De eerste die hij die ochtend tegenkomt is Ingrid. Ook zij ziet er vermoeid uit, alhoewel dat niets afdoet aan haar schoonheid. Ze lijkt er eerder, door haar kwetsbaarheid, mooier door te zijn. Ze is zo in gedachten verzonken dat ze hem niet ziet staan en botst tegen hem op. Beiden voelen ze iets overspringen, wat nog het meest lijkt op een bliksemschicht. Wat verward en van haar stuk gebracht, kijkt Ingrid op en smelt weg in die prachtige ogen van Peter. Ze voelt zijn ferme handen om haar armen, die haar behoeden voor een val. Een gevoel van veiligheid overvalt haar. Peter denkt aan zijn fantasie van die nacht en voelt dat de werkelijkheid nog beter is dan zijn fantasie. Zijn handen om haar heen.

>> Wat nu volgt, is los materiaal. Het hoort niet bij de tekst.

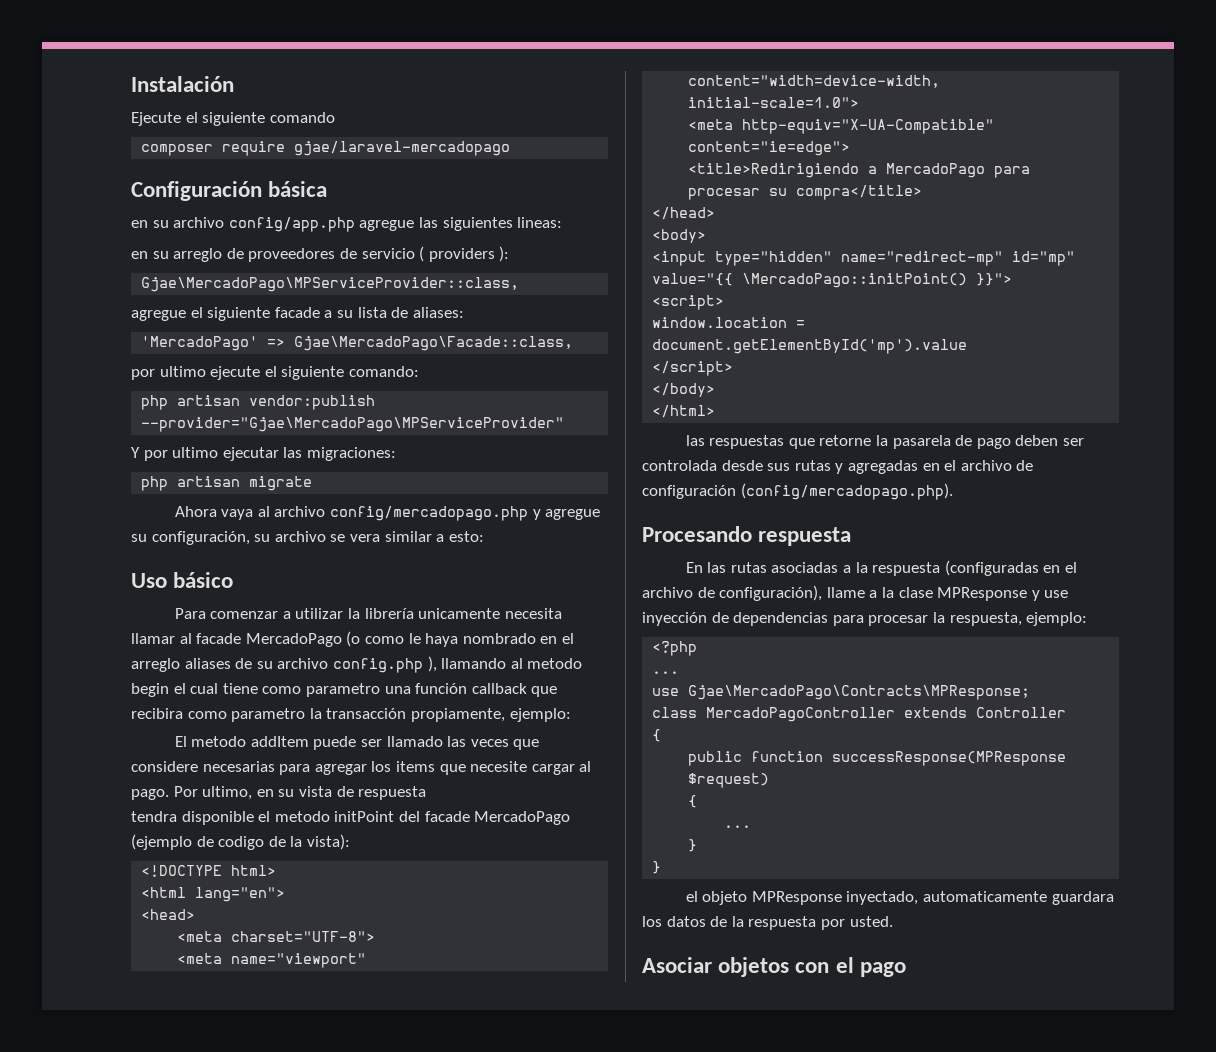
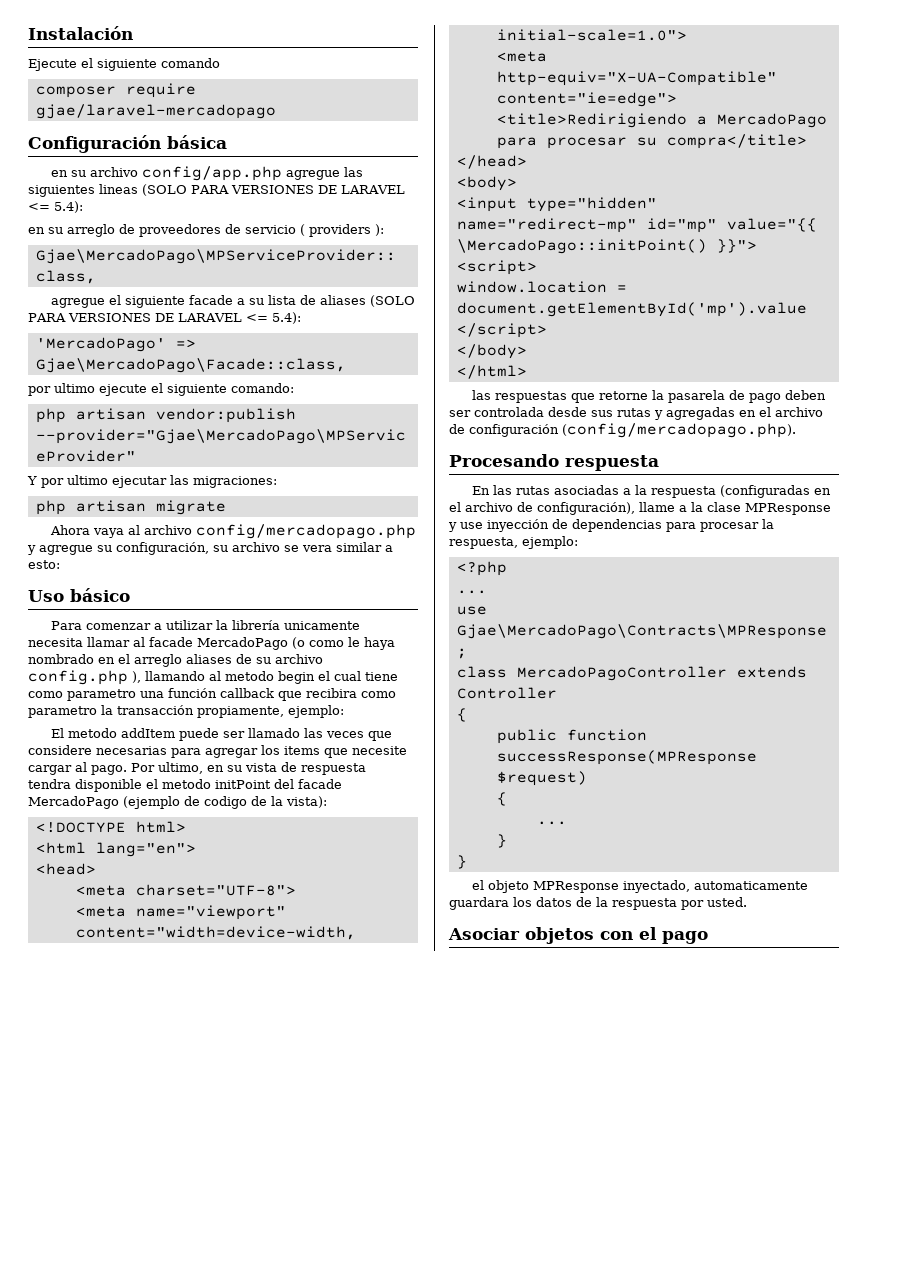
[517,217,563,228] lineas: -> [99,184,405,196] [28,201,83,213] lineas (SOLO PARA VERSIONES DE LARAVEL <= 5.4):
[412,307,464,318] aliases: -> [320,295,416,307] [28,312,301,324] aliases (SOLO PARA VERSIONES DE LARAVEL <= 5.4):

Haar kunnen beschermen tegen wat er dan ook op haar pad komt, dat is wat hij wil. Ze kijken elkaar een paar seconden intens aan. Dan verbreekt Peter de betovering en vraagt “weet je al wat meer over je oma, waarom ze gisteren zo geschrokken is van mij?”
Ingrid schudt ontkennend haar hoofd. “Nee, ik ga zo bij haar kijken en hoop dat ze het dan uit kan leggen. Zodra ik meer weet breng ik je op de hoogte.”
“Oke. Ik wacht het dan nog even af.”
Ingrid loopt weg richting de kamer van haar oma en voelt dat de lucht kouder is geworden nu ze de warmte van Peters lijf mist.
Haar oma is wakker, maar ziet er niet uitgeslapen uit. Normaal begroet ze Ingrid altijd opgetogen, blij dat ze haar kleindochter weer ziet. Vandaag zwijgt ze echter. Ingrid gaat op de rand van het bed zitten van haar oma en pakt haar handen.
“Goedemorgen oma. Hoe gaat het met u?”
“Niet zo goed, meisje. Ik heb heel slecht geslapen. Ging van de ene nachtmerrie naar de andere.”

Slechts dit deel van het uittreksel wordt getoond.